## Given data
____________
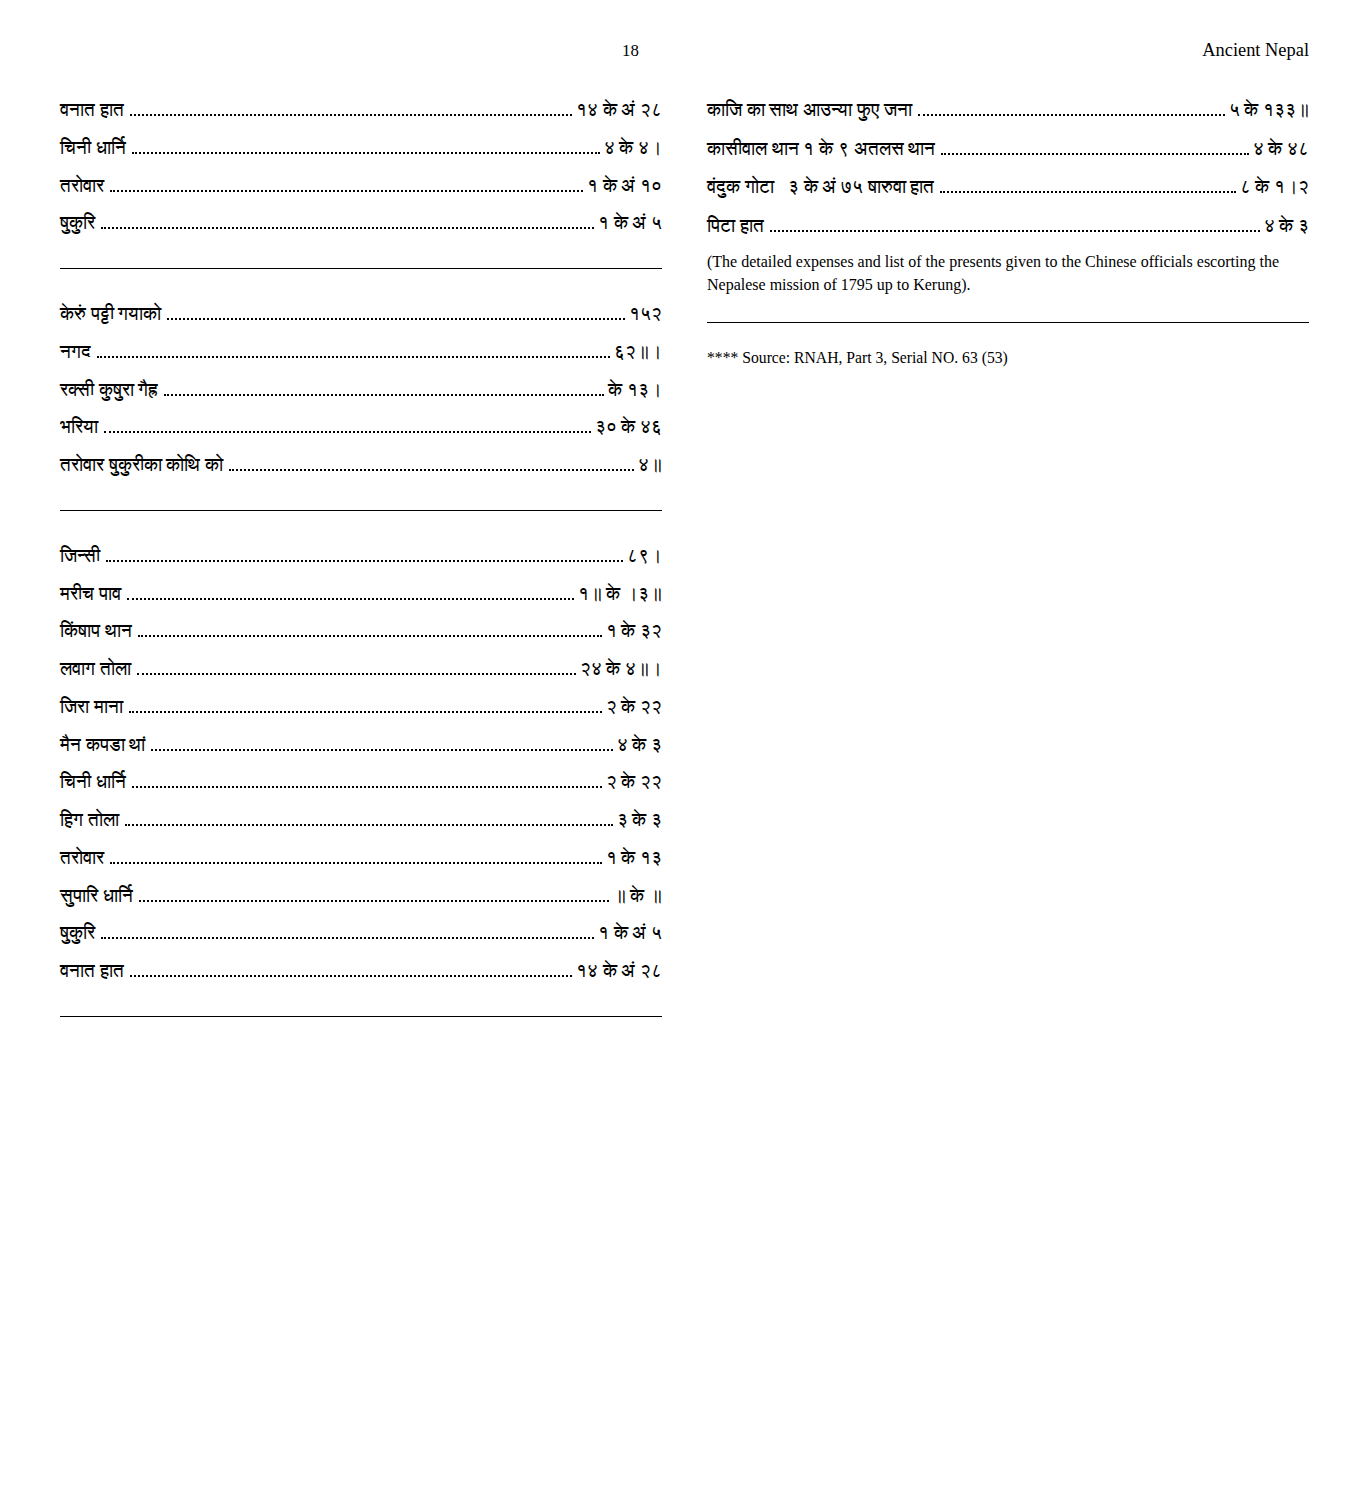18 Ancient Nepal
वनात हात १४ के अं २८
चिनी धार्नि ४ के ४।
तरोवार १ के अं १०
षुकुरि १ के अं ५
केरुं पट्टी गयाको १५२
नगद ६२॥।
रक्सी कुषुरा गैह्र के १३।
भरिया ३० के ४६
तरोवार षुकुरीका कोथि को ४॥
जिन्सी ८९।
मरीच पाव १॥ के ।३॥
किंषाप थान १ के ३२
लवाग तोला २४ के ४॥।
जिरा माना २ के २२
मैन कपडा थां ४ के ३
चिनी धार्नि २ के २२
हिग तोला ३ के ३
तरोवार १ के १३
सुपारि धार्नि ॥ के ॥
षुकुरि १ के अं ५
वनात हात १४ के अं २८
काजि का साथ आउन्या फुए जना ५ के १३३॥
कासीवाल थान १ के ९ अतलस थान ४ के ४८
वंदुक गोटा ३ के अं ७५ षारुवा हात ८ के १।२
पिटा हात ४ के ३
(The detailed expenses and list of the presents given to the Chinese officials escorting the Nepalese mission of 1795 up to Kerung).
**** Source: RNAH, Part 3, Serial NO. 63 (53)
____________
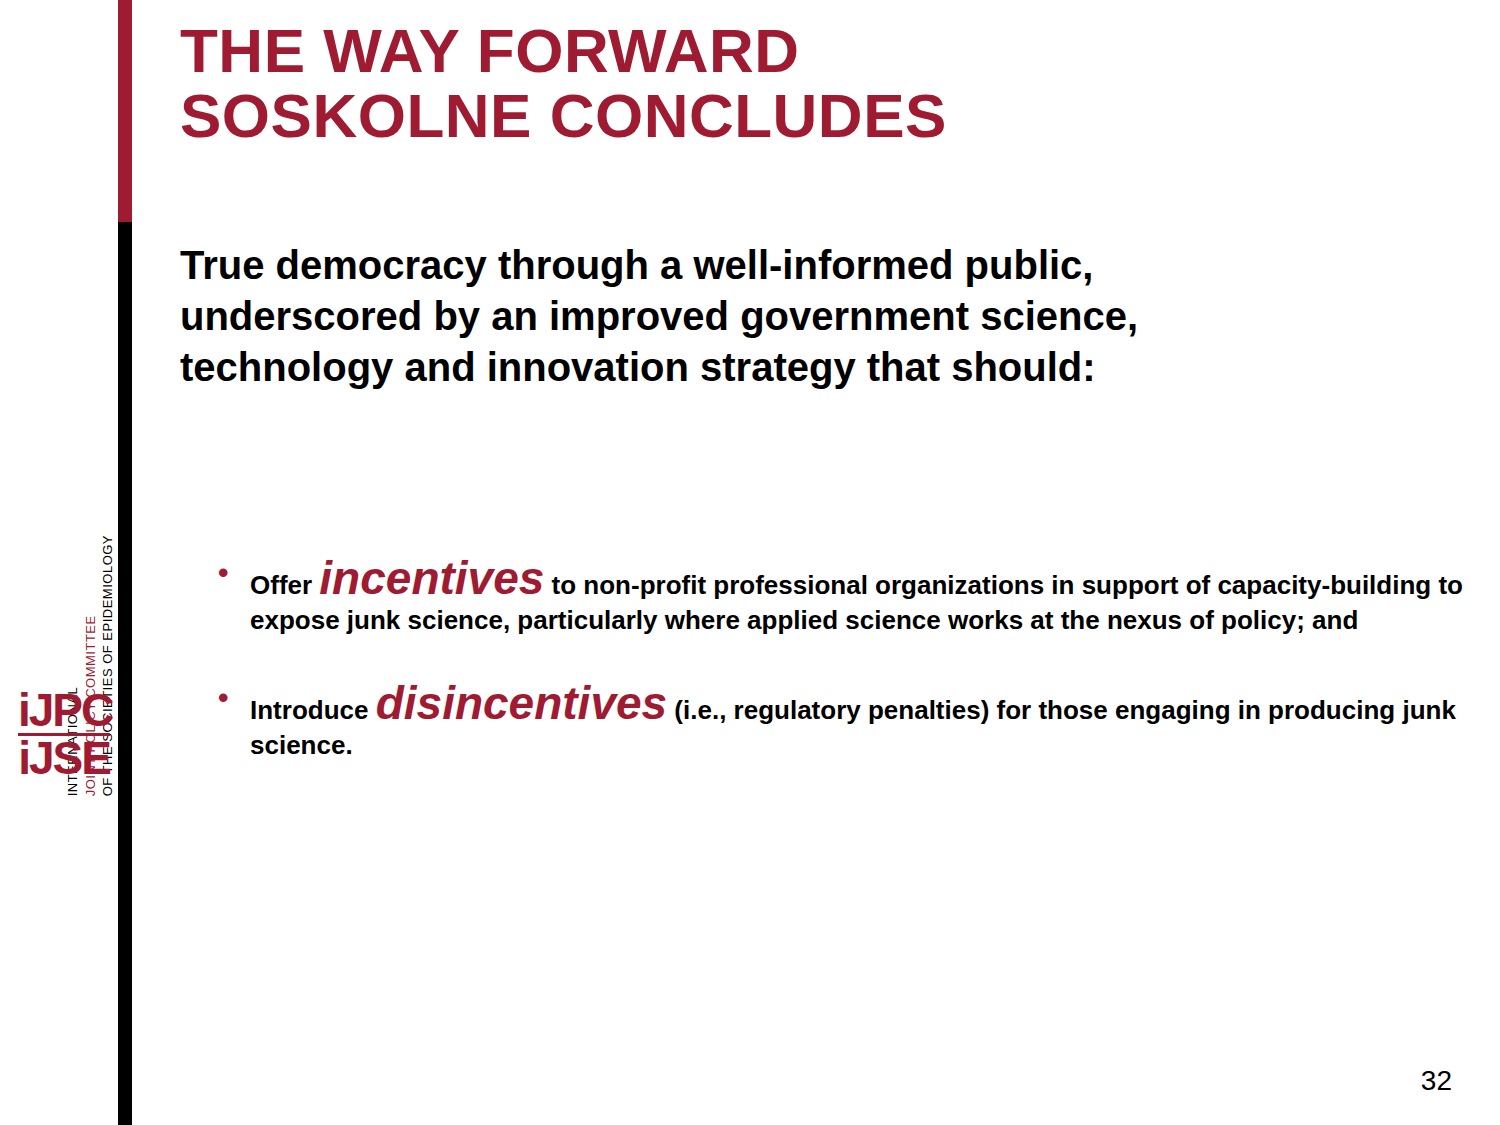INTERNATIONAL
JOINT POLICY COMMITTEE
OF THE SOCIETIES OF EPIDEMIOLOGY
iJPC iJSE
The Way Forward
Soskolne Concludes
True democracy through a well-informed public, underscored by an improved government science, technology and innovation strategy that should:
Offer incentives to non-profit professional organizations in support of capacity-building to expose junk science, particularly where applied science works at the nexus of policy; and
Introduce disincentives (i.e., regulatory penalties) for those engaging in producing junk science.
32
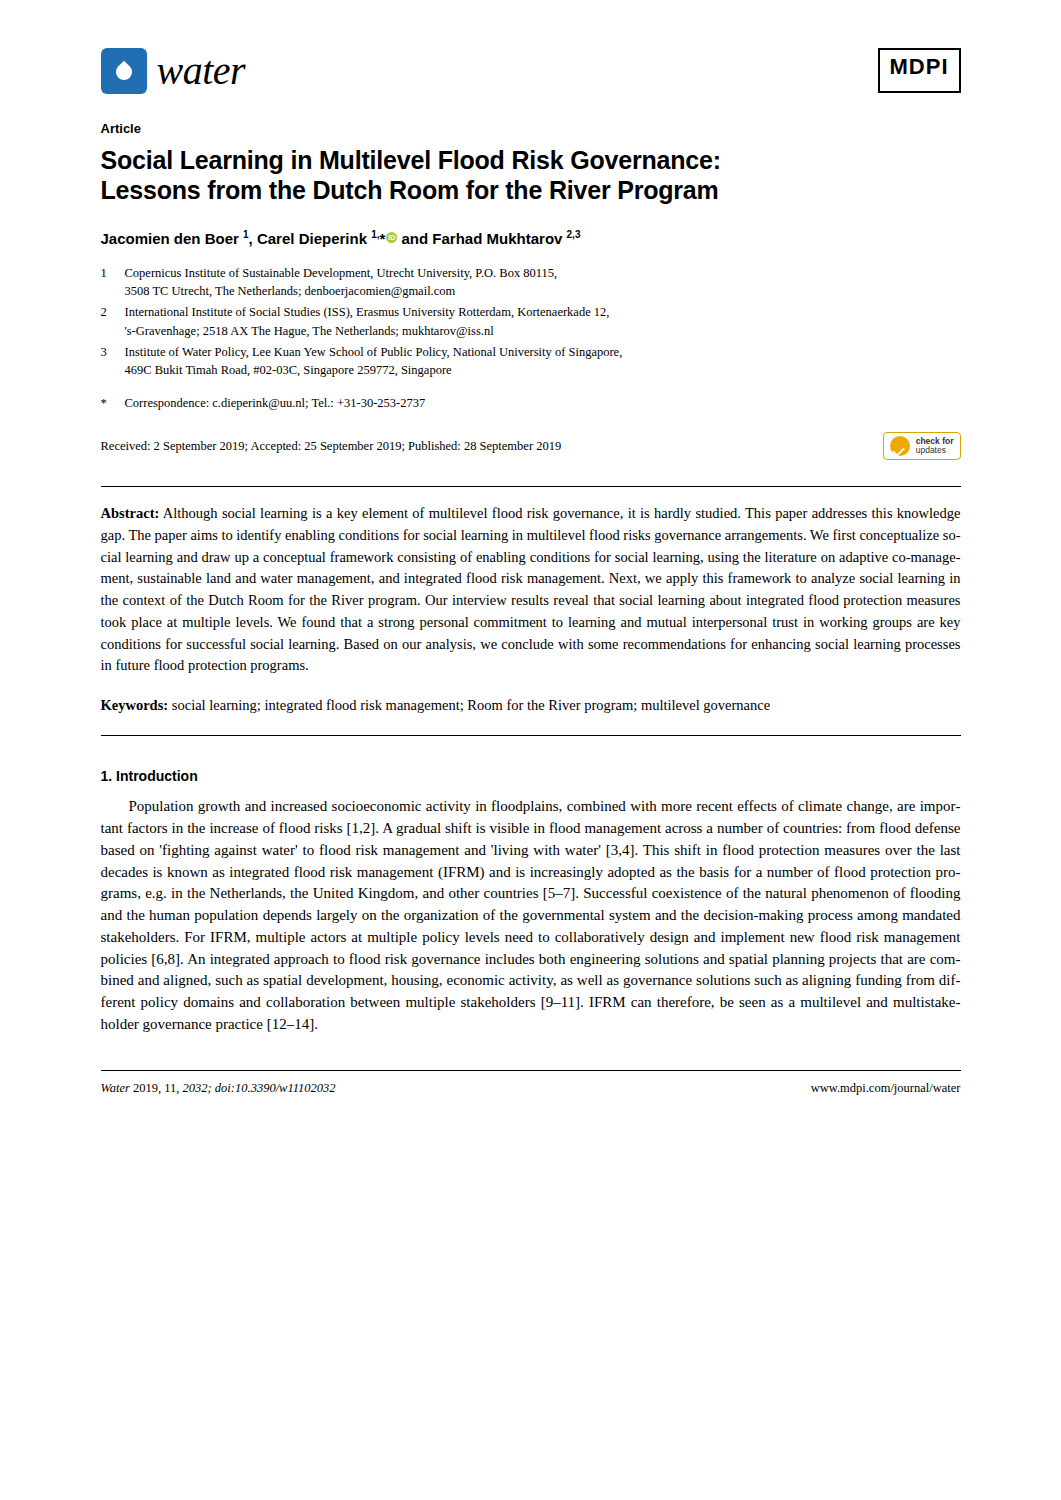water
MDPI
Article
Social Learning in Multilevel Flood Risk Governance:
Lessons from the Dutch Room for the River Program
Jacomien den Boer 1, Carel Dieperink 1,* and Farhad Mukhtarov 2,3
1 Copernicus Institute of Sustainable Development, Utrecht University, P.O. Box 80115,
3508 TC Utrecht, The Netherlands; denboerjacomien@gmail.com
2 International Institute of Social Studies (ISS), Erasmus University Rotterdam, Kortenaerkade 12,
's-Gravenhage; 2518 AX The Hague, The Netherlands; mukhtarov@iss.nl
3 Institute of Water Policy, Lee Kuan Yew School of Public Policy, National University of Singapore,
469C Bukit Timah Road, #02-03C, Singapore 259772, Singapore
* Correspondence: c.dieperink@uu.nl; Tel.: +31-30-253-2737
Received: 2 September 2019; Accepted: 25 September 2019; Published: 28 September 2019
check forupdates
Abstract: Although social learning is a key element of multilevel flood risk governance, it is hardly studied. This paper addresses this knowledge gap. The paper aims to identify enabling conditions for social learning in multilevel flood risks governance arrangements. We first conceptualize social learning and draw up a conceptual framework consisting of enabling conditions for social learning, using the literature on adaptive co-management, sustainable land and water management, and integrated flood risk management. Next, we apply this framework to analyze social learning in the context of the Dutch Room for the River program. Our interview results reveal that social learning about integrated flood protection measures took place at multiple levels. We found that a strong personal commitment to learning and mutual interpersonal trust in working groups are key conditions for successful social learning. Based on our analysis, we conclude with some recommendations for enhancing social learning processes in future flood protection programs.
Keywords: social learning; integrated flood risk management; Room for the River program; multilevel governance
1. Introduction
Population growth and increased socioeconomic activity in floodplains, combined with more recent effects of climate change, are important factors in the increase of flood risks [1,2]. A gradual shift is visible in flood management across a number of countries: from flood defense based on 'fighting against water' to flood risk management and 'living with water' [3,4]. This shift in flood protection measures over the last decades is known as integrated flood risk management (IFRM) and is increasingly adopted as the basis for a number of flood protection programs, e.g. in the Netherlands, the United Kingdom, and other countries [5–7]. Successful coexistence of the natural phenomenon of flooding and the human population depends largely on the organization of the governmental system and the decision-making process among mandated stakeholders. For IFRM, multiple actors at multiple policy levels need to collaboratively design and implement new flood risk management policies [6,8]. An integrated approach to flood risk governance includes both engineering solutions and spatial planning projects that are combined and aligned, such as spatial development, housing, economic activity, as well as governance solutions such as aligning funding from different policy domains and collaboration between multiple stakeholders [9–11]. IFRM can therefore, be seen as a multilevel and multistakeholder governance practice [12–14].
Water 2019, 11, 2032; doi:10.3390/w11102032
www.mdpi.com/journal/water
____________
## Instructions to follow
Restate word for word the lines of the data above, starting at the line containing "रक्सी कुषुरा गैह्र के १३।" and ending at the line containing "NO. 63 (53)", both included, and nothing more.

## Response to this exercise
रक्सी कुषुरा गैह्र के १३।
भरिया ३० के ४६
तरोवार षुकुरीका कोथि को ४॥
जिन्सी ८९।
मरीच पाव १॥ के ।३॥
किंषाप थान १ के ३२
लवाग तोला २४ के ४॥।
जिरा माना २ के २२
मैन कपडा थां ४ के ३
चिनी धार्नि २ के २२
हिग तोला ३ के ३
तरोवार १ के १३
सुपारि धार्नि ॥ के ॥
षुकुरि १ के अं ५
वनात हात १४ के अं २८
काजि का साथ आउन्या फुए जना ५ के १३३॥
कासीवाल थान १ के ९ अतलस थान ४ के ४८
वंदुक गोटा ३ के अं ७५ षारुवा हात ८ के १।२
पिटा हात ४ के ३
(The detailed expenses and list of the presents given to the Chinese officials escorting the Nepalese mission of 1795 up to Kerung).
**** Source: RNAH, Part 3, Serial NO. 63 (53)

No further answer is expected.